А от Вольпина осталось чувство пронзительной ноты. Он очень скоро погиб в автомобильной катастрофе. Все, кто ехал с ним, остались живы, не получив даже царапины. А я часто ловила себя на мысли: спросить бы у Вольпина про Есенина, Мандельштама, Ахматову – он всех видел и всех знал. Но он считал себя лишь младшим другом великого драматурга-сатирика Николая Эрдмана.
Тарковский Арсений Александрович
Он сидел в фойе переделкинского Дома творчества, уже очень старый, но по-прежнему такой же красивый, как на многих своих фотографиях. Глубокие вертикальные морщины превращали его лицо почти в графический портрет.
Я сидела напротив и ждала знакомого театрального критика. Так, пребывая в абсолютной тишине и пустоте, мы глядели друг на друга. Я, конечно же, смотрела на него с любопытством: гениальный поэт, вот уже старик. Думала о соотношении таланта и его возрастного угасания. Правда, заметила я, что он тоже внимательно смотрит на меня. Возможно, потому, что ему просто надо было на кого-то смотреть, а возможно, он пытался угадать, к кому из обитателей здешнего дома я пришла. Видно было, как он мысленно взвешивал мой возраст, внешность и перебирал в памяти имена своих знакомых, пытаясь соединить их со мной. Так продолжалось некоторое время.
Вдруг в фойе появился человек, которого я видела первый раз в жизни, но не могла не узнать по черной повязке на глазах. Он был слепой. Книгу с его стихами и фотографией мне тысячу раз подсовывали ученицы фармацевтического училища, где я преподавала эстетику. Это был Эдуард Асадов. Несчастный человек, зарифмовавший все пошлости на свете.
И тут Арсений Тарковский вскочил на одной своей ноге и крикнул: “Эдуард!” – “Арсений!” – выкрикнул в ответ Асадов, и они бросились друг к другу в объятья.
Для меня эта картина была разрушением иллюзий и печальным признанием того, что жизнь ходит своими путями. “Да, они фронтовики, – думала я. – Это выше эстетических разночтений. Но все же!”
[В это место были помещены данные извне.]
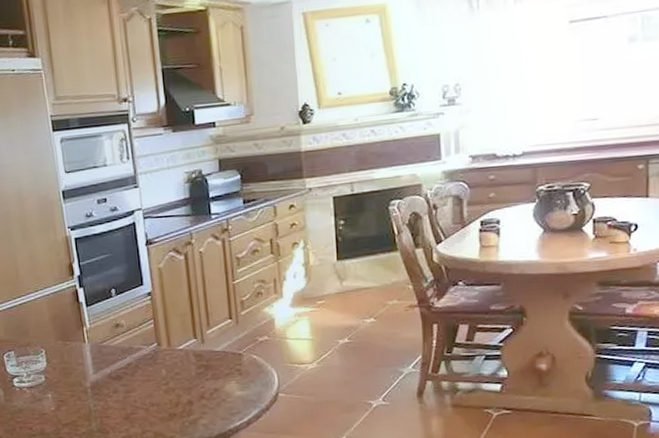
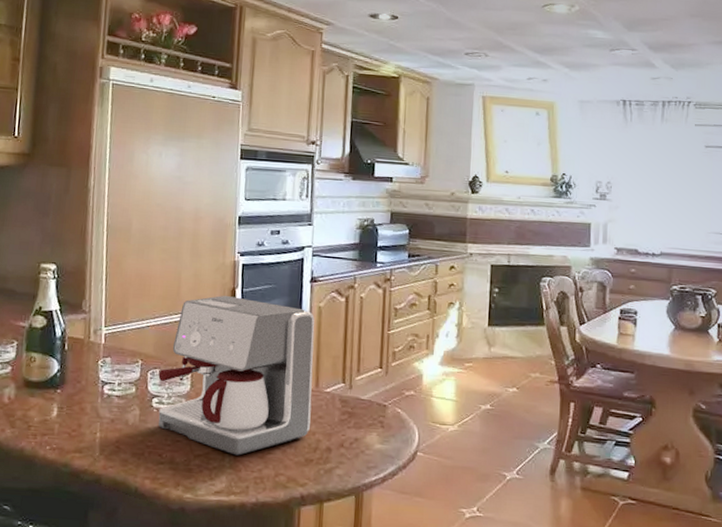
coffee maker: none [14,271,169,420] -> present [158,295,315,456]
Ревич Александр Михайлович[8]
Как-то Ревич сказал мне про Арсения Тарковского, что тот был инфантилен. Любил, чтобы к нему относились, как к ребенку, но опекать других не умел. Все знали про его страсть к телескопам, которые стоили больших денег. А его детям было очень трудно. Но, кажется, про телескопы мне рассказывал другой человек, не Ревич.
Тарковский и Ревич дружили несколько десятков лет. Мы с Александром Михайловичем говорили о внутренней эмиграции в переводы, что было и с самим Ревичем, который большую часть жизни как поэт был в тени. А теперь очень бурно и ярко сочинял стихи и поэмы. Я подружилась с ним, когда ему было около девяноста, но и тогда он был удивительно страстен в своих суждениях.
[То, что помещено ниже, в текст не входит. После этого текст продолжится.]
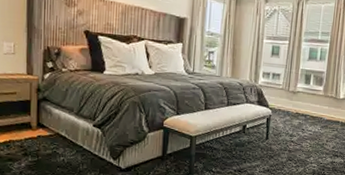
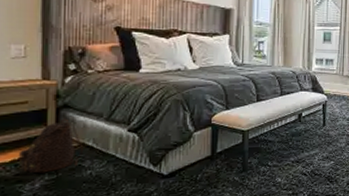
backpack: none [9,110,57,155] -> present [18,118,83,174]

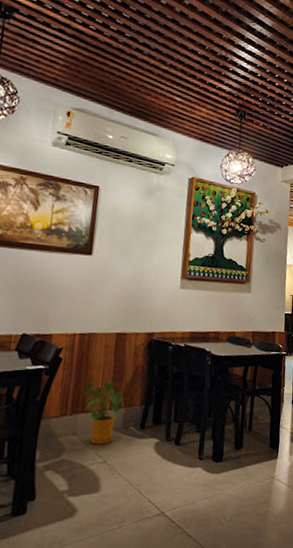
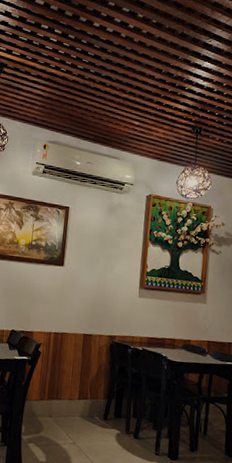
house plant: present [83,380,126,445] -> none [57,373,91,429]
В 2007 году я вела вечер в Литературном музее, посвященный столетию Марии Петровых. Из-за кулис я видела все происходящее очень подробно. Александр Михайлович выступал, сидя на стуле, опершись руками на палку с собачьей головой. Я и раньше слышала его выступления и каждый раз удивлялась тому, что он не говорил ни одного ненужного, затертого или пустого слова. Он рассказывал о Марусе Петровых с такой нежностью и таким дружеским участием, словно они только что простились или она где-то сидит в зале. Я тогда остро почувствовала, что для него все, кого он любил, остаются абсолютно живыми, кажется, что он никогда и не прекращает говорить и общаться с ними.
Мария Петровых, вместе с А. Тарковским и А. Штейнбергом, была одним из самых близких друзей Ревича. Все они были “тихими” поэтами, много лет прячущимися в переводы. В каком-то смысле их судьбы повторяли один и тот же путь: первую, бо́льшую часть жизни они отдавали переводам (блистательным), а затем появлялись книги стихов, признание. Это был поздний расцвет. У Ревича он произошел позже всех.
На вечере, посвященном Марии Петровых, я выступала с небольшим рассказом об ее жизни в эвакуации в Чистополе. Это была история ее рождения как поэта, в чем огромное участие принял Борис Пастернак. Он устроил ее вечер и написал от руки множество объявлений, расклеив их по людным местам Чистополя. Он представил ее как настоящее чудо, явленное им всем во время войны.
Я выступила с этой историей, а затем продолжила вести вечер. Но с той минуты, когда я закончила свой рассказ, я почувствовала, что Ревич не спускает с меня глаз. Когда вечер закончился, он подошел ко мне, опираясь на палку, и сказал, что хочет читать мне свои стихи и маленькие поэмы. Я поняла, что он меня – выбрал. Нам не надо было объясняться, кто из нас что думает и знает – я отдала ему свои книги, а он стал мне читать стихи.